Alzheimer’s Society joined forces with The England and Wales Cricket Board (ECB) at the Kia Oval, as the England cricket team lined up with the wrong names on their shirts, to help raise awareness of dementia.
As part of day 3 of the latest Men’s Ashes Test Match, the cricketers wore their teammates names in the line-up, to draw attention to confusion often experienced by people living with dementia and how people with dementia lose precious memories.
Alzheimer’s Society and the ECB also removed one stump before play. The third stump was placed in the ground by Alzheimer’s Society CEO Kate Lee to raise awareness of the reality that 1 in 3 people born in the UK today will go onto develop dementia in their lifetime.
Kate Lee, said: Great cricket should be unforgettable, but sadly, for many of the 900,000 people living with dementia, this isn’t the case.
“It was such an honour to have the support of Marcus Trescothick and to see both teams, as well as the magnificent crowd at The Oval, take a moment to support people living with dementia.”
The crowd were also shown two new Alzheimer’s Society videos.
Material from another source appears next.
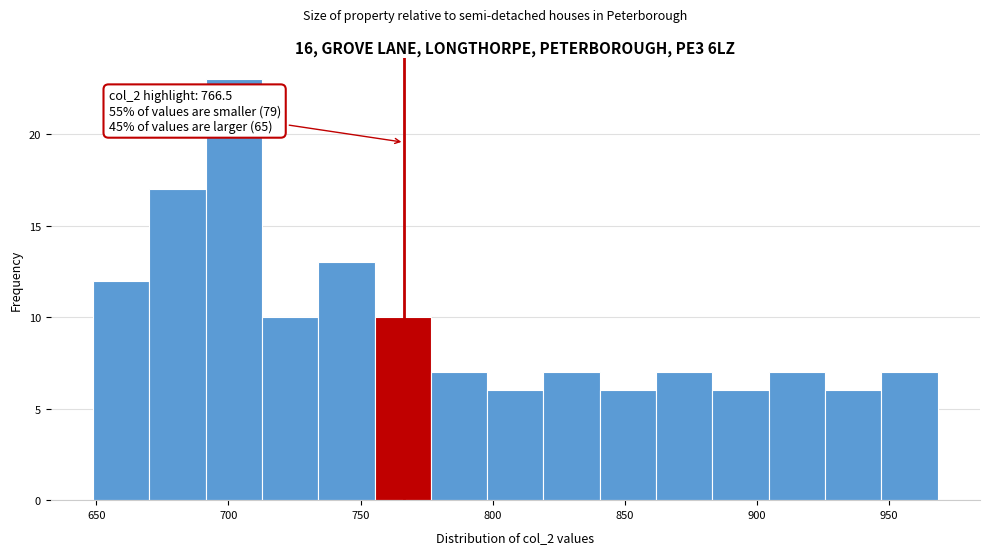

Which range on the x-axis has the tallest bar?

690 to 715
The first featured England stars, Captain Ben Stokes, Moeen Ali and Mark Wood.
All three spoke about their most unforgettable cricket memories and how they would feel if dementia took away their ability to remember these moments:
England Cricketer, Moeen Ali, said: “Both the Men’s and Women’s Ashes this summer have created moments which should be unforgettable, but sadly we know that too many people will lose precious memories like these because of dementia.”
The second film was a touching and personal look into the realities of dementia faced by England Men’s Coach, Marcus Trescothick, and England Women’s all-rounder, Alice Davidson-Richards, whose dads are living with dementia.
An Alzheimer’s Society Singing for the Brain Group also sang Jerusalem at the event. The choir was joined by both England and Australia players, who walked out wearing Alzheimer’s Society-branded baseball caps, in a display of unity.
There are currently over 900,000 people living with dementia in the UK – enough to fill the Oval 33 times over. Funds raised during the match will go towards funding faster diagnosis, pioneering research, and the Society’s life-changing support services.